One Laptop Per Child
[from: Keegan, Warren J., and Mark C. Green, Global Marketing (Sixth Edition), New Jersey: Pearson Education, Inc.,Prentice Hall, 2011] |[pic] | |
| | |
As director of the prestigious Media Lab at the Massachusetts Institute of Technology (MIT), Nicolas Negroponte had a unique opportunity to immerse himself in cutting-edge technology development projects. Robotic design, artificial intelligence, holographic video, and educational applications for PCs were just some of the areas the Lab's various departments explored. In 2005, after 20 years at the Lab, Negroponte announced he was leaving to pursue an ambitious vision: bridging the digital divide between developed and developing nations by providing powerful PCs to schoolchildren in sub-Saharan Arica and other impoverished parts of the world. Negroponte named his initiative One Laptop Per Child (OLPC); his goal was to develop a $100 laptop that governments could buy in large quantities and distribute to schools. As Negroponte said, "My goal is not selling laptops. OLPC is not in the laptop business. It's in the education business." In April 2007, Negroponte announced that he hoped to have between 50-150 million children using the new computer by the end of 2008.

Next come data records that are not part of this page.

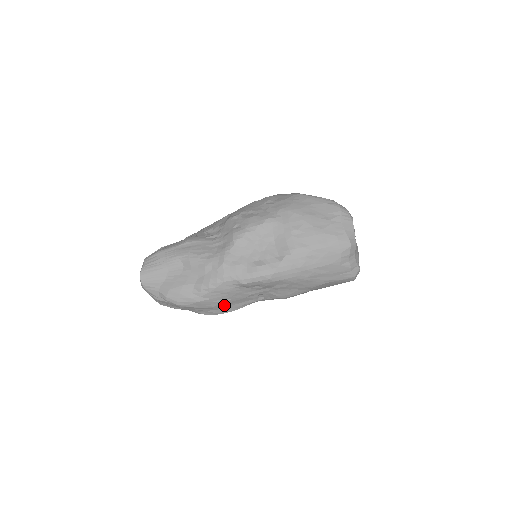
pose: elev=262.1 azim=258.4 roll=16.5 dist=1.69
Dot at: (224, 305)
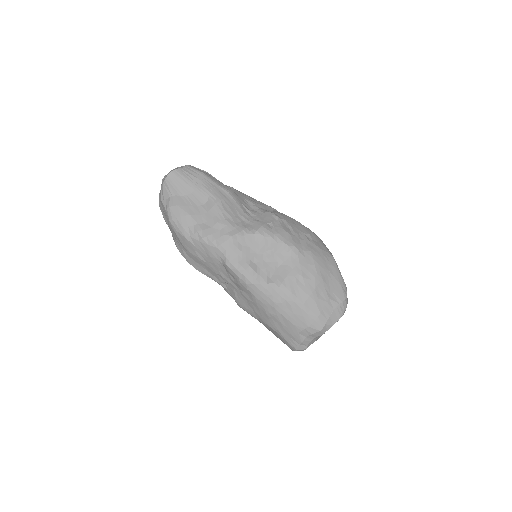
Dot at: (197, 260)
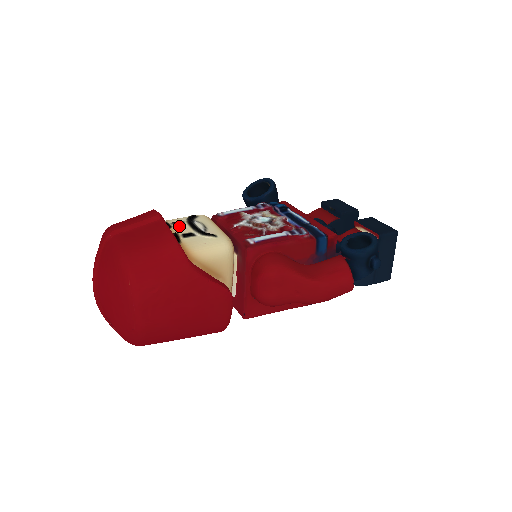
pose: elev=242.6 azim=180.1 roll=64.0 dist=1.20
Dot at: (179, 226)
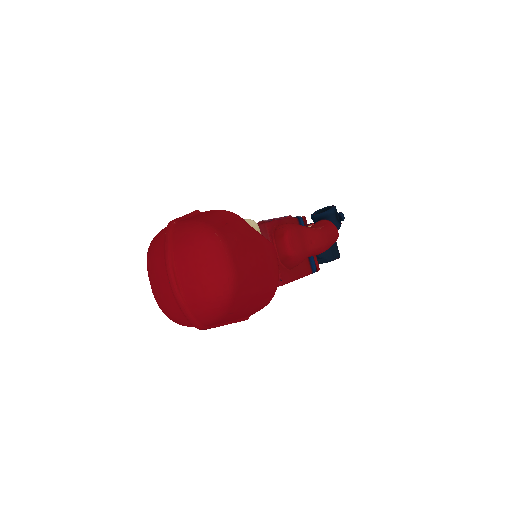
Dot at: occluded
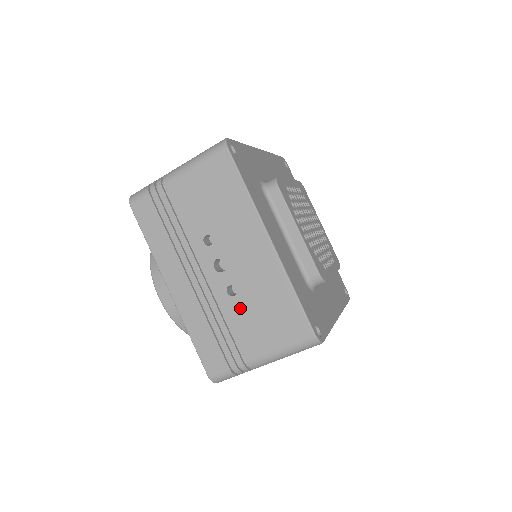
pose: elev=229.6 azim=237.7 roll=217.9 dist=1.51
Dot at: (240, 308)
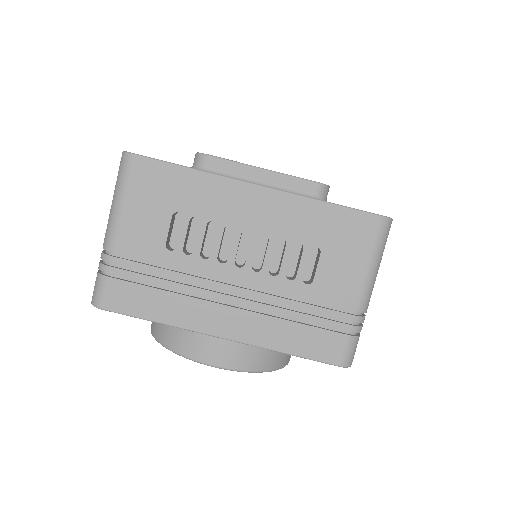
Dot at: occluded
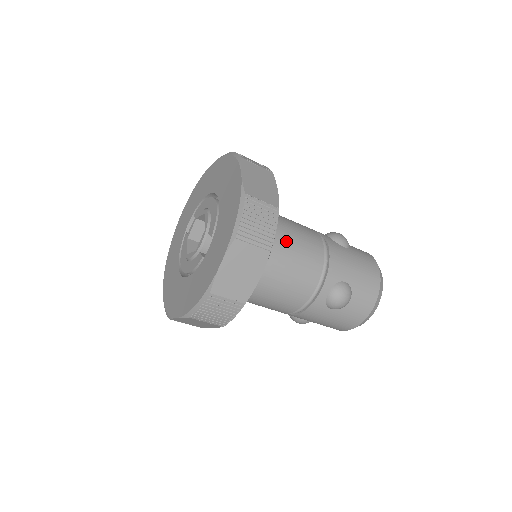
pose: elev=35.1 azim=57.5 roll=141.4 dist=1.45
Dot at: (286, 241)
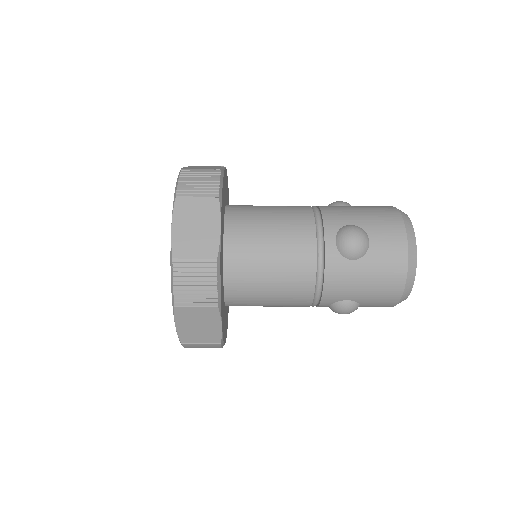
Dot at: (261, 212)
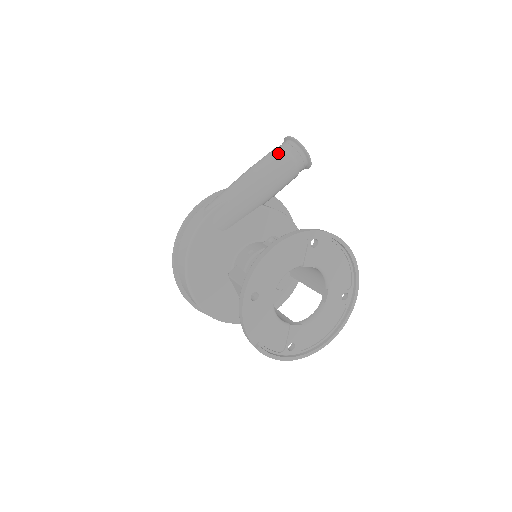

The OLPC design team, which included Media Lab veteran Walter Bender, created a computer known as the XO that is rugged enough to stand up to heavy use and abuse. The XO is dust- and water-proof; a small solar panel can be used to recharge the battery. The laptop's high resolution screen displays bright images even in sunlight; other features include a built-in video camera. Wi-Fi connectivity is provided by two small antennas on either side of the screen; some observers have commented that the antennas like ears on a friendly alien-type creature.